### Data for the task

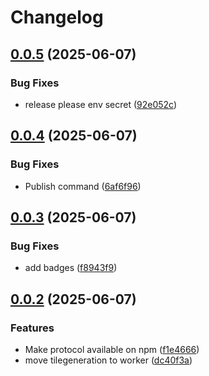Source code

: # Changelog

## [0.0.5](https://github.com/open-meteo/omaps/compare/omaps-v0.0.4...omaps-v0.0.5) (2025-06-07)


### Bug Fixes

* release please env secret ([92e052c](https://github.com/open-meteo/omaps/commit/92e052c7844fae7f00595137ca69aea9ae180626))

## [0.0.4](https://github.com/open-meteo/omaps/compare/omaps-v0.0.3...omaps-v0.0.4) (2025-06-07)


### Bug Fixes

* Publish command ([6af6f96](https://github.com/open-meteo/omaps/commit/6af6f965f9b2355eaed89fbaa89d3e75899e8ca0))

## [0.0.3](https://github.com/open-meteo/omaps/compare/omaps-v0.0.2...omaps-v0.0.3) (2025-06-07)


### Bug Fixes

* add badges ([f8943f9](https://github.com/open-meteo/omaps/commit/f8943f997ce1f2268a01fef03ae25a286e540633))

## [0.0.2](https://github.com/open-meteo/omaps/compare/omaps-v0.0.1...omaps-v0.0.2) (2025-06-07)


### Features

* Make protocol available on npm ([f1e4666](https://github.com/open-meteo/omaps/commit/f1e4666230d5496d9af6637470f350452d6d350f))
* move tilegeneration to worker ([dc40f3a](https://github.com/open-meteo/omaps/commit/dc40f3aa7618e27aa37ae79fabcd7773d0a65080))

######

Output the listing above in full and exactly, with pictures excluded.

--- Response area ---
Source code

: # Changelog

## [0.0.5](https://github.com/open-meteo/omaps/compare/omaps-v0.0.4...omaps-v0.0.5) (2025-06-07)


### Bug Fixes

* release please env secret ([92e052c](https://github.com/open-meteo/omaps/commit/92e052c7844fae7f00595137ca69aea9ae180626))

## [0.0.4](https://github.com/open-meteo/omaps/compare/omaps-v0.0.3...omaps-v0.0.4) (2025-06-07)


### Bug Fixes

* Publish command ([6af6f96](https://github.com/open-meteo/omaps/commit/6af6f965f9b2355eaed89fbaa89d3e75899e8ca0))

## [0.0.3](https://github.com/open-meteo/omaps/compare/omaps-v0.0.2...omaps-v0.0.3) (2025-06-07)


### Bug Fixes

* add badges ([f8943f9](https://github.com/open-meteo/omaps/commit/f8943f997ce1f2268a01fef03ae25a286e540633))

## [0.0.2](https://github.com/open-meteo/omaps/compare/omaps-v0.0.1...omaps-v0.0.2) (2025-06-07)


### Features

* Make protocol available on npm ([f1e4666](https://github.com/open-meteo/omaps/commit/f1e4666230d5496d9af6637470f350452d6d350f))
* move tilegeneration to worker ([dc40f3a](https://github.com/open-meteo/omaps/commit/dc40f3aa7618e27aa37ae79fabcd7773d0a65080))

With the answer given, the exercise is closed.